- [Description of the task] Repeat the records word for word, excluding any picture.

- [Information supplied]
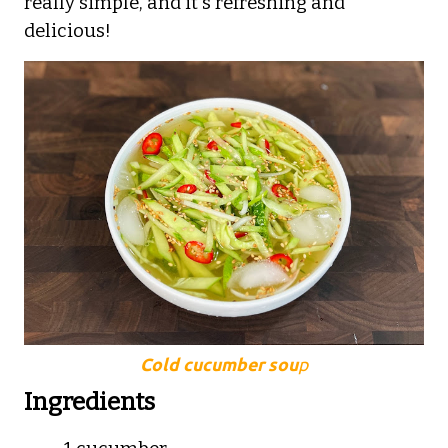
really simple, and it's refreshing and
delicious!
Cold cucumber sou
p
Ingredients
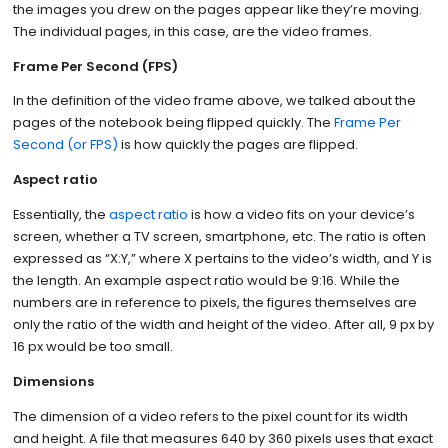
the images you drew on the pages appear like they’re moving.
The individual pages, in this case, are the video frames.
Frame Per Second (FPS)
In the definition of the video frame above, we talked about the
pages of the notebook being flipped quickly. The
Frame Per
Second (or FPS)
is how quickly the pages are flipped.
Aspect ratio
Essentially, the
aspect ratio
is how a video fits on your device’s
screen, whether a TV screen, smartphone, etc. The ratio is often
expressed as “X:Y,” where X pertains to the video’s width, and Y is
the length. An example aspect ratio would be 9:16. While the
numbers are in reference to pixels, the figures themselves are
only the ratio of the width and height of the video. After all, 9 px by
16 px would be too small.
Dimensions
The dimension of a video refers to the pixel count for its width
and height. A file that measures 640 by 360 pixels uses that exact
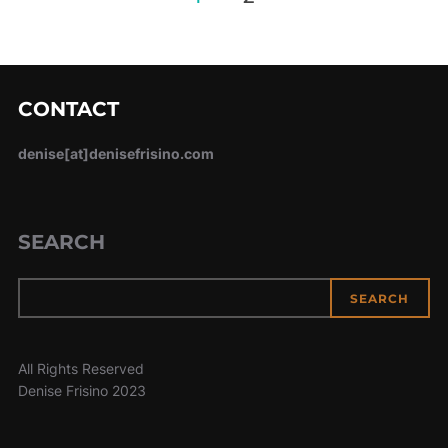
pagination
CONTACT
denise[at]denisefrisino.com
SEARCH
SEARCH
All Rights Reserved
Denise Frisino 2023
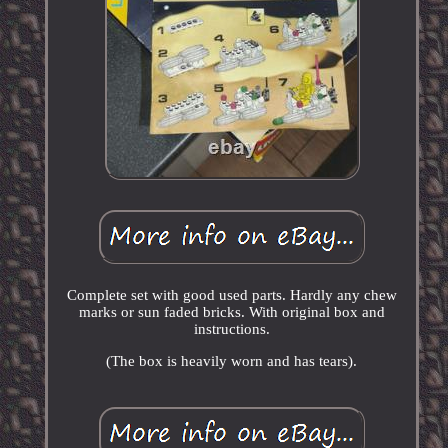
Complete set with good used parts. Hardly any chew
marks or sun faded bricks. With original box and
instructions.
(The box is heavily worn and has tears).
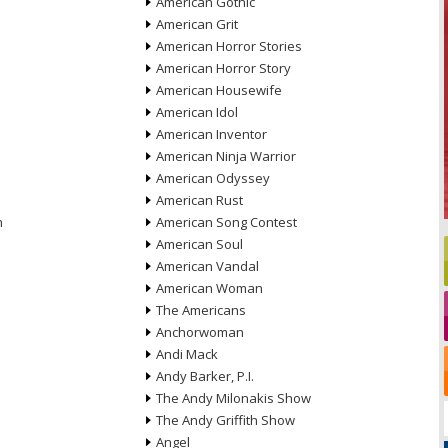
American Gothic
American Grit
American Horror Stories
American Horror Story
American Housewife
American Idol
American Inventor
American Ninja Warrior
American Odyssey
American Rust
n
American Song Contest
American Soul
American Vandal
American Woman
The Americans
Anchorwoman
Andi Mack
Andy Barker, P.I.
The Andy Milonakis Show
The Andy Griffith Show
Angel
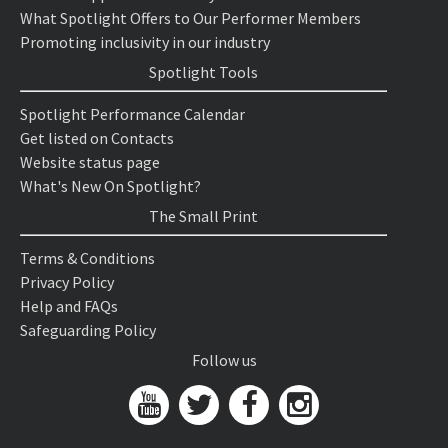
What Spotlight Offers to Our Performer Members
Promoting inclusivity in our industry
Spotlight Tools
Spotlight Performance Calendar
Get listed on Contacts
Website status page
What's New On Spotlight?
The Small Print
Terms & Conditions
Privacy Policy
Help and FAQs
Safeguarding Policy
Follow us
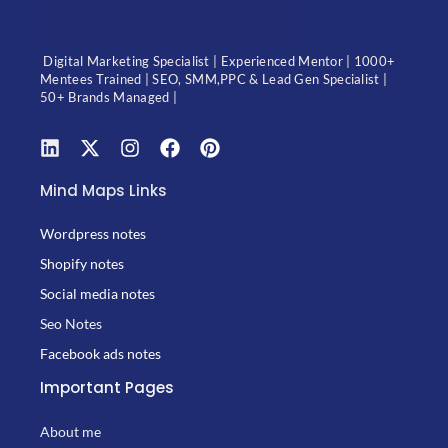
Digital Marketing Specialist | Experienced Mentor | 1000+
Mentees Trained | SEO, SMM,PPC & Lead Gen Specialist |
50+ Brands Managed |
Mind Maps Links
Wordpress notes
Shopify notes
Social media notes
Seo Notes
Facebook ads notes
Important Pages
About me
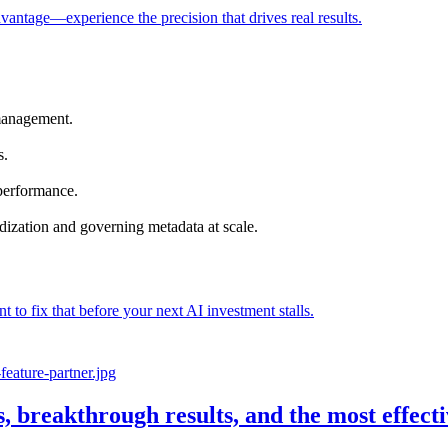
vantage—experience the precision that drives real results.
management.
s.
 performance.
dization and governing metadata at scale.
nt to fix that before your next AI investment stalls.
s, breakthrough results, and the most effec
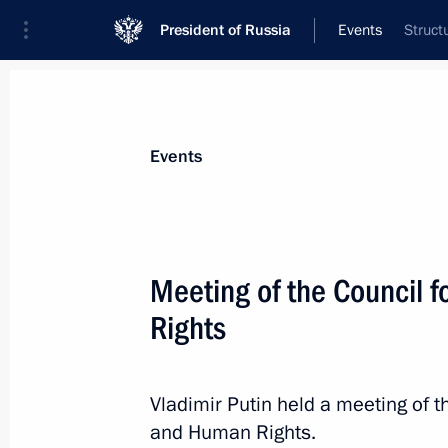
President of Russia
Events
Struct
President
Presidential Executive Office
News
About commissions and councils
Events
Commission or council
Council for Civil Society and Human Rights
Meeting of the Council f
Rights
Vladimir Putin held a meeting of th
and Human Rights.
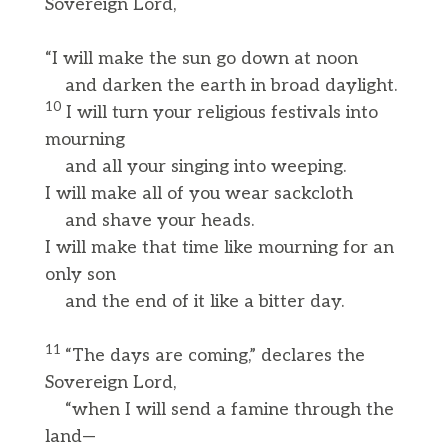
Sovereign Lord,
“I will make the sun go down at noon
and darken the earth in broad daylight.
10
I will turn your religious festivals into
mourning
and all your singing into weeping.
I will make all of you wear sackcloth
and shave your heads.
I will make that time like mourning for an
only son
and the end of it like a bitter day.
11
“The days are coming,” declares the
Sovereign Lord,
“when I will send a famine through the
land—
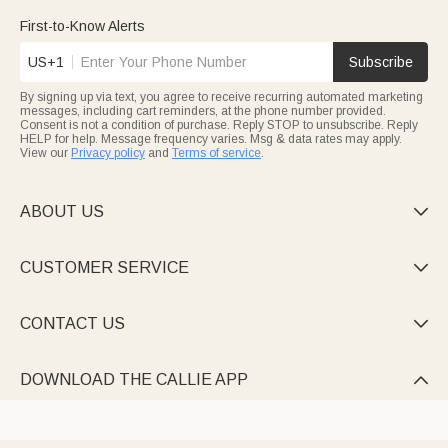
First-to-Know Alerts
US+1
Subscribe
By signing up via text, you agree to receive recurring automated marketing
messages, including cart reminders, at the phone number provided.
Consent is not a condition of purchase. Reply STOP to unsubscribe. Reply
HELP for help. Message frequency varies. Msg & data rates may apply.
View our
Privacy policy
and
Terms of service
.
ABOUT US

CUSTOMER SERVICE

CONTACT US

DOWNLOAD THE CALLIE APP


- [Completed task]
really simple, and it's refreshing and
delicious!
Cold cucumber sou
p
Ingredients
the images you drew on the pages appear like they’re moving.
The individual pages, in this case, are the video frames.
Frame Per Second (FPS)
In the definition of the video frame above, we talked about the
pages of the notebook being flipped quickly. The
Frame Per
Second (or FPS)
is how quickly the pages are flipped.
Aspect ratio
Essentially, the
aspect ratio
is how a video fits on your device’s
screen, whether a TV screen, smartphone, etc. The ratio is often
expressed as “X:Y,” where X pertains to the video’s width, and Y is
the length. An example aspect ratio would be 9:16. While the
numbers are in reference to pixels, the figures themselves are
only the ratio of the width and height of the video. After all, 9 px by
16 px would be too small.
Dimensions
The dimension of a video refers to the pixel count for its width
and height. A file that measures 640 by 360 pixels uses that exact
pagination
CONTACT
denise[at]denisefrisino.com
SEARCH
SEARCH
All Rights Reserved
Denise Frisino 2023
Complete set with good used parts. Hardly any chew
marks or sun faded bricks. With original box and
instructions.
(The box is heavily worn and has tears).
American Gothic
American Grit
American Horror Stories
American Horror Story
American Housewife
American Idol
American Inventor
American Ninja Warrior
American Odyssey
American Rust
n
American Song Contest
American Soul
American Vandal
American Woman
The Americans
Anchorwoman
Andi Mack
Andy Barker, P.I.
The Andy Milonakis Show
The Andy Griffith Show
Angel
What Spotlight Offers to Our Performer Members
Promoting inclusivity in our industry
Spotlight Tools
Spotlight Performance Calendar
Get listed on Contacts
Website status page
What's New On Spotlight?
The Small Print
Terms & Conditions
Privacy Policy
Help and FAQs
Safeguarding Policy
Follow us
Digital Marketing Specialist | Experienced Mentor | 1000+
Mentees Trained | SEO, SMM,PPC & Lead Gen Specialist |
50+ Brands Managed |
Mind Maps Links
Wordpress notes
Shopify notes
Social media notes
Seo Notes
Facebook ads notes
Important Pages
About me
vantage—experience the precision that drives real results.
management.
s.
 performance.
dization and governing metadata at scale.
nt to fix that before your next AI investment stalls.
s, breakthrough results, and the most effec
President of Russia
Events
Struct
President
Presidential Executive Office
News
About commissions and councils
Events
Commission or council
Council for Civil Society and Human Rights
Meeting of the Council f
Rights
Vladimir Putin held a meeting of th
and Human Rights.
Sovereign Lord,
“I will make the sun go down at noon
and darken the earth in broad daylight.
10
I will turn your religious festivals into
mourning
and all your singing into weeping.
I will make all of you wear sackcloth
and shave your heads.
I will make that time like mourning for an
only son
and the end of it like a bitter day.
11
“The days are coming,” declares the
Sovereign Lord,
“when I will send a famine through the
land—
First-to-Know Alerts
US+1
Subscribe
By signing up via text, you agree to receive recurring automated marketing
messages, including cart reminders, at the phone number provided.
Consent is not a condition of purchase. Reply STOP to unsubscribe. Reply
HELP for help. Message frequency varies. Msg & data rates may apply.
View our
Privacy policy
and
Terms of service
.
ABOUT US

CUSTOMER SERVICE

CONTACT US

DOWNLOAD THE CALLIE APP


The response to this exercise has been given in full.